Empfohlene Dosis: 300–400 mg täglich (elementares Magnesium), abends eingenommen für Schlafeffekt. Beste Formen: Magnesiumglycinat (sehr gut verträglich, gut aufgenommen), Magnesiumcitrat (gut absorbiert, leicht abführend), Magnesiummalat (gut für Energie und Muskelkraft). Magnesiumoxid schlecht absorbiert – günstig, aber wenig effektiv. Übliche Nebenwirkung bei zu hoher Dosis: weicher Stuhlgang.

Weitere häufige Fragen

Wie viel Magnesium sollte ich in den Wechseljahren nehmen?

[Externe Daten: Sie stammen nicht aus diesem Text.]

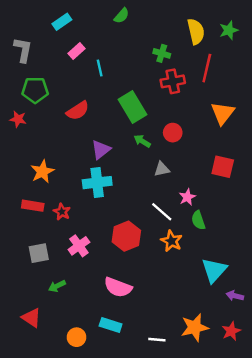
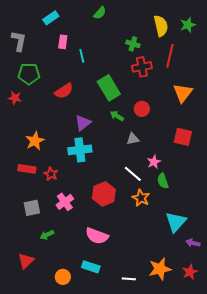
pink rectangle: (76, 51) -> (63, 42), turned -40
red triangle: (31, 318) -> (26, 261), turned 42

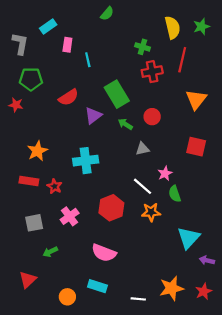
cyan rectangle: (51, 18) -> (48, 27), moved
purple triangle: (83, 123) -> (93, 116), moved
orange star: (141, 198) -> (151, 212), turned -30

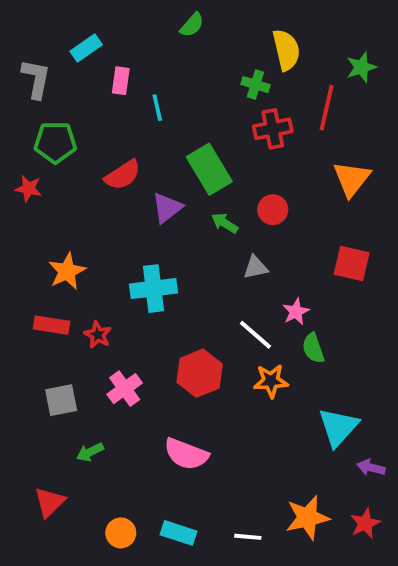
green star: (201, 27) -> (361, 67), moved
yellow semicircle: (173, 28) -> (286, 50), moved
cyan rectangle: (97, 286) -> (179, 533), moved

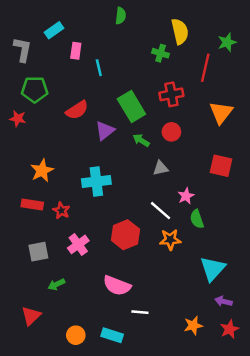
green semicircle: (192, 25) -> (121, 16), turned -35
red cross: (273, 129) -> (171, 94), moved
purple arrow: (371, 468) -> (223, 301), moved
orange star: (307, 518) -> (193, 325), size x0.7
white line: (248, 537) -> (140, 312), moved

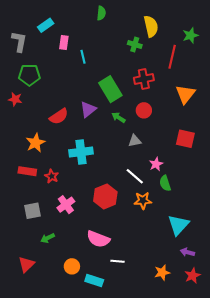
red semicircle: (77, 110) -> (59, 116), moved
orange circle: (76, 335) -> (72, 266), moved

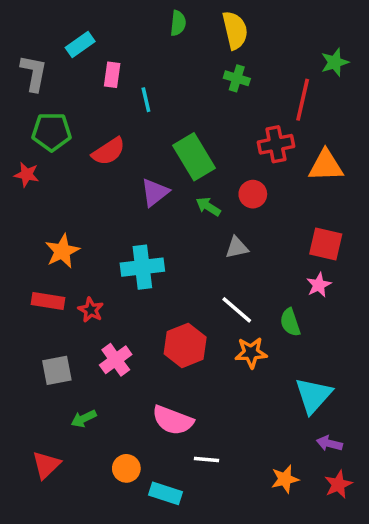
yellow semicircle: (151, 26) -> (235, 30), moved
red cross: (144, 79) -> (276, 144), moved
orange triangle: (185, 94) -> (326, 166), turned 50
red semicircle: (59, 116) -> (109, 151), moved
pink star: (156, 164) -> (319, 285), moved

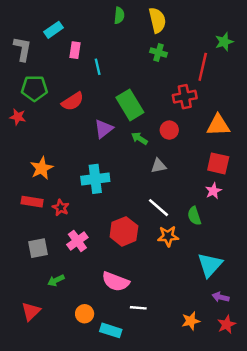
orange triangle: (326, 166) -> (218, 125), moved

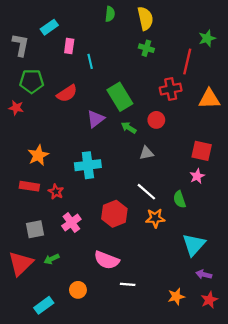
orange triangle: (218, 125) -> (209, 99), moved
red triangle: (31, 311) -> (21, 263), moved, size x1.4
cyan rectangle: (111, 330) -> (44, 305), moved, turned -54

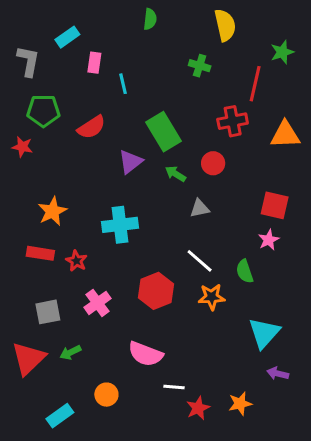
yellow semicircle: (145, 18) -> (225, 25), moved
red star: (209, 300) -> (198, 408), moved

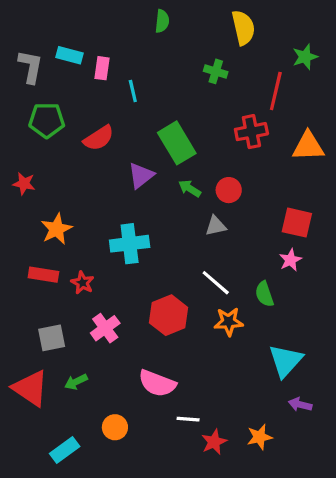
cyan rectangle: (67, 37) -> (69, 55), moved, turned 50
red star: (22, 147) -> (24, 184), moved
red circle: (213, 163) -> (229, 190), moved
red triangle: (28, 358) -> (30, 388), turned -42

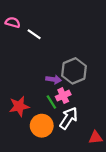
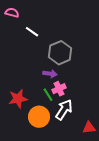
pink semicircle: (13, 22) -> (12, 13), moved
gray hexagon: (74, 71) -> (60, 53), moved

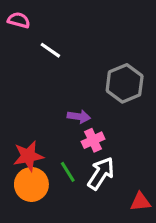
gray hexagon: (60, 53) -> (125, 83), moved
green line: (48, 95) -> (68, 172), moved
orange circle: (39, 117) -> (31, 184), moved

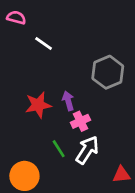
purple arrow: (79, 117) -> (68, 101), turned -114
red star: (28, 156) -> (38, 105), moved
orange circle: (31, 184) -> (24, 176), moved

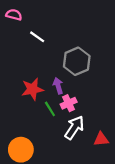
gray hexagon: (108, 72) -> (77, 61), moved
green line: (59, 149) -> (50, 109), moved
red triangle: (121, 175) -> (101, 139), moved

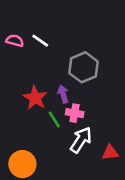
pink semicircle: (14, 15) -> (15, 41), moved
red star: (32, 89) -> (35, 98), turned -30
pink cross: (69, 103) -> (75, 113), turned 35

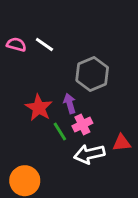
pink cross: (75, 113) -> (82, 125), turned -36
white arrow: (81, 140) -> (89, 154), turned -136
red triangle: (110, 153) -> (122, 143), moved

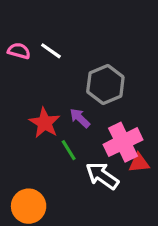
purple arrow: (70, 103) -> (80, 118), turned -30
pink cross: (82, 125) -> (123, 142), moved, size x1.6
white arrow: (89, 154) -> (102, 176), turned 48

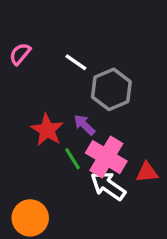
pink semicircle: (19, 51) -> (20, 54), turned -65
white line: (51, 51) -> (76, 62), moved
pink cross: (123, 142) -> (106, 157), moved, turned -33

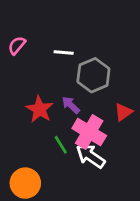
white line: (76, 62) -> (64, 53), turned -30
green line: (73, 159) -> (61, 145), moved
red triangle: (147, 172) -> (123, 112), moved, turned -30

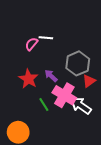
pink semicircle: (17, 45) -> (32, 44), moved
gray hexagon: (93, 75) -> (78, 63), moved
white arrow: (91, 156) -> (81, 106), moved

Die empfohlene Tagesdosis für Frauen beträgt 300–310 mg elementares Magnesium. In den Wechseljahren sind 350–400 mg sinnvoll. Abends einnehmen für den Schlafeffekt. Am besten als Magnesiumglycinat oder Magnesiumcitrat – deutlich besser bioverfügbar als das günstige Magnesiumoxid.

Wann spüre ich eine Wirkung von Magnesium?

Erste Verbesserungen bei Schlaf und Muskelkrämpfen oft nach 2–4 Wochen. Volle Wirkung nach 6–8 Wochen regelmäßiger Einnahme. Magnesium-Effekte auf Stimmung und Herzrasen brauchen manchmal 8–12 Wochen. Wichtig: regelmäßig einnehmen, kein Einmaleffekt.